Darkness Sticks to Everything: Tom Hennen in Particular

As a Midwestern poet, Tom Hennen is often paired in people’s minds with Ted Kooser. That is, if Hennen is in your mind in the first place. For me, he wasn’t because I’d never heard of him, and while his poetry is, like Kooser’s, plain-spoken, it is also so nature-centric that I cannot in good faith consider these two that similar. Related by geography and style at times, but different, too.

First and foremost, if you crave rapidly-disappearing nature as a topic in your poetry, Hennen is your man.

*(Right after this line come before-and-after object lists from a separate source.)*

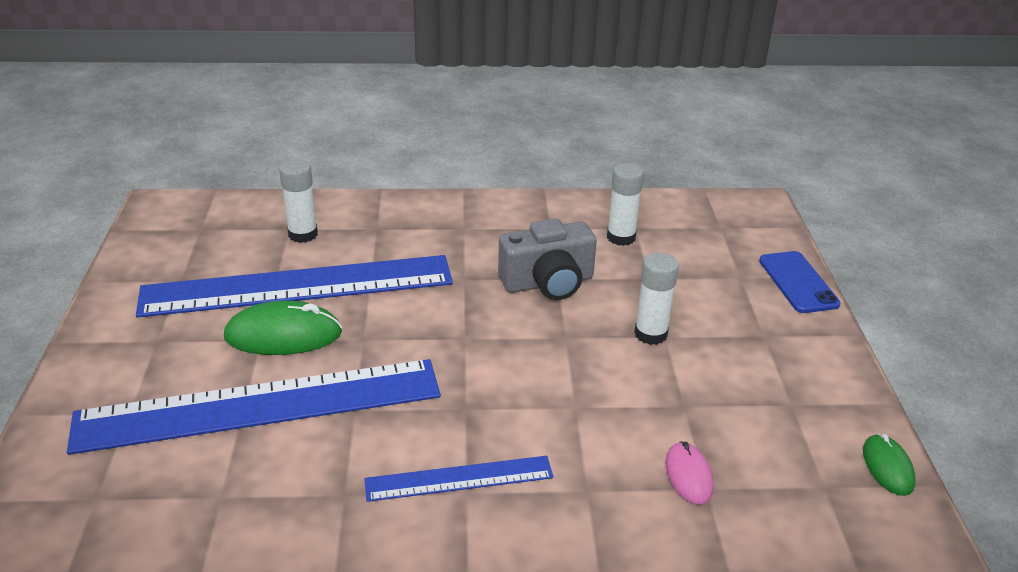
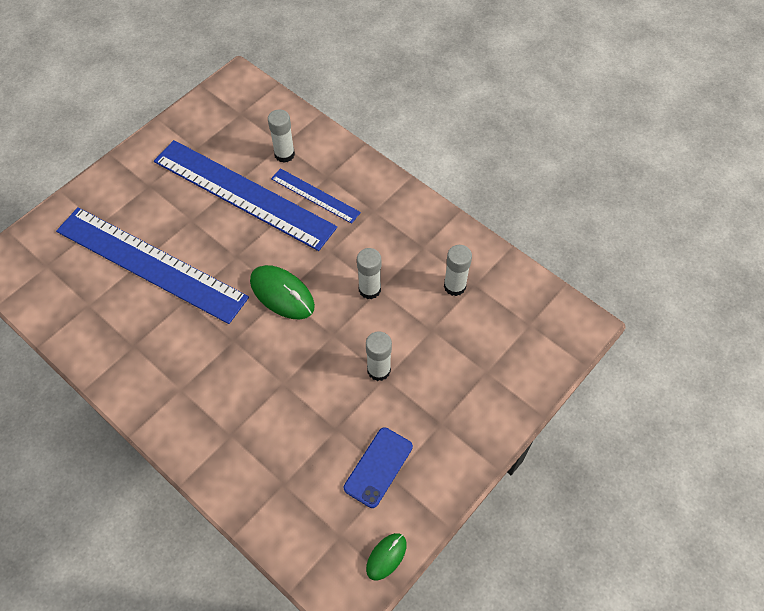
camera: 45 degrees right, 25 degrees up
green mouse [224,301,342,355] -> green mouse moved to [250,265,315,320]
blue ruler [364,456,554,502] -> blue ruler moved to [271,168,361,224]
grey camera [498,219,597,300] -> white glue stick [357,248,381,299]
pink mouse [666,441,713,505] -> none
blue phone [759,251,841,313] -> blue phone moved to [344,427,413,508]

By modern standards where identity serves as the new Garden of Poetic Eden, he is quaint with his love of the four seasons (especially autumn), trees (especially pines), earth (especially its sky) and so much more. This collection, encompassing some of his best work along with some new poesies, includes the early image poems, focused with great specificity on the landscape, as well as his wonderful collection of prose poems covering the same matter, called “Crawling Out the Window.”

If you are looking for comparisons, Hennen’s quiet army of fans are more than willing to provide them. The Ancient Chinese poets. Robert Bly. James Wright. Francis Ponge. The Scandinavian poets Olav H. Hauge, Harry Martinson, and Rolf Jacobsen. Imagery, personification, and folksiness work together to bring big surprises in small packages. As you read Hennen, his poems grow on you like moss on a tree. Slowly.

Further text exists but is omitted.